(Dataset records)

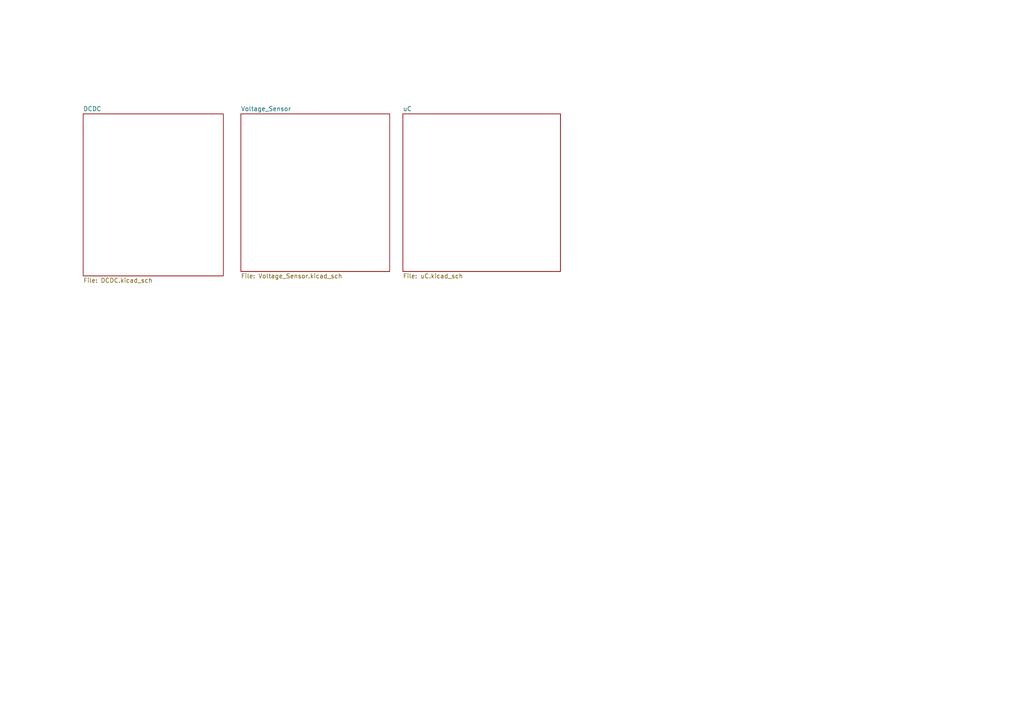
<source format=kicad_sch>
(kicad_sch
	(version 20250114)
	(generator "eeschema")
	(generator_version "9.0")
	(uuid "69b0621f-5586-4073-89bf-b1438360aa11")
	(paper "A4")
	(lib_symbols)
	(sheet
		(at 116.84 33.02)
		(size 45.72 45.72)
		(exclude_from_sim no)
		(in_bom yes)
		(on_board yes)
		(dnp no)
		(fields_autoplaced yes)
		(stroke
			(width 0.1524)
			(type solid)
		)
		(fill
			(color 0 0 0 0.0000)
		)
		(uuid "d1804225-ed90-4c3f-9338-64e62993aef9")
		(property "Sheetname" "uC"
			(at 116.84 32.3084 0)
			(effects
				(font
					(size 1.27 1.27)
				)
				(justify left bottom)
			)
		)
		(property "Sheetfile" "uC.kicad_sch"
			(at 116.84 79.3246 0)
			(effects
				(font
					(size 1.27 1.27)
				)
				(justify left top)
			)
		)
		(instances
			(project "SwitchBoardController"
				(path "/69b0621f-5586-4073-89bf-b1438360aa11"
					(page "4")
				)
			)
		)
	)
	(sheet
		(at 24.13 33.02)
		(size 40.64 46.99)
		(exclude_from_sim no)
		(in_bom yes)
		(on_board yes)
		(dnp no)
		(fields_autoplaced yes)
		(stroke
			(width 0.1524)
			(type solid)
		)
		(fill
			(color 0 0 0 0.0000)
		)
		(uuid "e204ae91-c5ce-46a9-83d2-2d7fe4f9cce3")
		(property "Sheetname" "DCDC"
			(at 24.13 32.3084 0)
			(effects
				(font
					(size 1.27 1.27)
				)
				(justify left bottom)
			)
		)
		(property "Sheetfile" "DCDC.kicad_sch"
			(at 24.13 80.5946 0)
			(effects
				(font
					(size 1.27 1.27)
				)
				(justify left top)
			)
		)
		(instances
			(project "SwitchBoardController"
				(path "/69b0621f-5586-4073-89bf-b1438360aa11"
					(page "2")
				)
			)
		)
	)
	(sheet
		(at 69.85 33.02)
		(size 43.18 45.72)
		(exclude_from_sim no)
		(in_bom yes)
		(on_board yes)
		(dnp no)
		(fields_autoplaced yes)
		(stroke
			(width 0.1524)
			(type solid)
		)
		(fill
			(color 0 0 0 0.0000)
		)
		(uuid "e22da67a-22c2-48dd-a548-e19c56bdc663")
		(property "Sheetname" "Voltage_Sensor"
			(at 69.85 32.3084 0)
			(effects
				(font
					(size 1.27 1.27)
				)
				(justify left bottom)
			)
		)
		(property "Sheetfile" "Voltage_Sensor.kicad_sch"
			(at 69.85 79.3246 0)
			(effects
				(font
					(size 1.27 1.27)
				)
				(justify left top)
			)
		)
		(instances
			(project "SwitchBoardController"
				(path "/69b0621f-5586-4073-89bf-b1438360aa11"
					(page "3")
				)
			)
		)
	)
	(sheet_instances
		(path "/"
			(page "1")
		)
	)
	(embedded_fonts no)
)

</source>
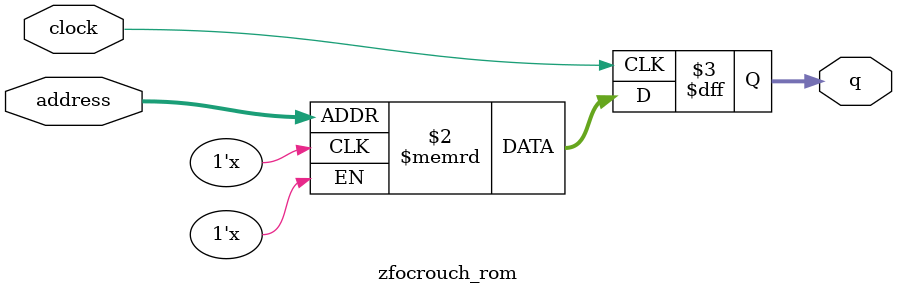
<source format=sv>
module zfocrouch_rom (
	input logic clock,
	input logic [11:0] address,
	output logic [3:0] q
);

logic [3:0] memory [0:4095] /* synthesis ram_init_file = "./zfocrouch/zfocrouch.mif" */;

always_ff @ (posedge clock) begin
	q <= memory[address];
end

endmodule

</source>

§ **Exercise brief**
The answer should be an exact restatement of every entry, with the pictures omitted.

§ **Result of the task**
<source format=kicad_sch>
(kicad_sch
	(version 20250114)
	(generator "eeschema")
	(generator_version "9.0")
	(uuid "69b0621f-5586-4073-89bf-b1438360aa11")
	(paper "A4")
	(lib_symbols)
	(sheet
		(at 116.84 33.02)
		(size 45.72 45.72)
		(exclude_from_sim no)
		(in_bom yes)
		(on_board yes)
		(dnp no)
		(fields_autoplaced yes)
		(stroke
			(width 0.1524)
			(type solid)
		)
		(fill
			(color 0 0 0 0.0000)
		)
		(uuid "d1804225-ed90-4c3f-9338-64e62993aef9")
		(property "Sheetname" "uC"
			(at 116.84 32.3084 0)
			(effects
				(font
					(size 1.27 1.27)
				)
				(justify left bottom)
			)
		)
		(property "Sheetfile" "uC.kicad_sch"
			(at 116.84 79.3246 0)
			(effects
				(font
					(size 1.27 1.27)
				)
				(justify left top)
			)
		)
		(instances
			(project "SwitchBoardController"
				(path "/69b0621f-5586-4073-89bf-b1438360aa11"
					(page "4")
				)
			)
		)
	)
	(sheet
		(at 24.13 33.02)
		(size 40.64 46.99)
		(exclude_from_sim no)
		(in_bom yes)
		(on_board yes)
		(dnp no)
		(fields_autoplaced yes)
		(stroke
			(width 0.1524)
			(type solid)
		)
		(fill
			(color 0 0 0 0.0000)
		)
		(uuid "e204ae91-c5ce-46a9-83d2-2d7fe4f9cce3")
		(property "Sheetname" "DCDC"
			(at 24.13 32.3084 0)
			(effects
				(font
					(size 1.27 1.27)
				)
				(justify left bottom)
			)
		)
		(property "Sheetfile" "DCDC.kicad_sch"
			(at 24.13 80.5946 0)
			(effects
				(font
					(size 1.27 1.27)
				)
				(justify left top)
			)
		)
		(instances
			(project "SwitchBoardController"
				(path "/69b0621f-5586-4073-89bf-b1438360aa11"
					(page "2")
				)
			)
		)
	)
	(sheet
		(at 69.85 33.02)
		(size 43.18 45.72)
		(exclude_from_sim no)
		(in_bom yes)
		(on_board yes)
		(dnp no)
		(fields_autoplaced yes)
		(stroke
			(width 0.1524)
			(type solid)
		)
		(fill
			(color 0 0 0 0.0000)
		)
		(uuid "e22da67a-22c2-48dd-a548-e19c56bdc663")
		(property "Sheetname" "Voltage_Sensor"
			(at 69.85 32.3084 0)
			(effects
				(font
					(size 1.27 1.27)
				)
				(justify left bottom)
			)
		)
		(property "Sheetfile" "Voltage_Sensor.kicad_sch"
			(at 69.85 79.3246 0)
			(effects
				(font
					(size 1.27 1.27)
				)
				(justify left top)
			)
		)
		(instances
			(project "SwitchBoardController"
				(path "/69b0621f-5586-4073-89bf-b1438360aa11"
					(page "3")
				)
			)
		)
	)
	(sheet_instances
		(path "/"
			(page "1")
		)
	)
	(embedded_fonts no)
)

</source>
<source format=sv>
module zfocrouch_rom (
	input logic clock,
	input logic [11:0] address,
	output logic [3:0] q
);

logic [3:0] memory [0:4095] /* synthesis ram_init_file = "./zfocrouch/zfocrouch.mif" */;

always_ff @ (posedge clock) begin
	q <= memory[address];
end

endmodule

</source>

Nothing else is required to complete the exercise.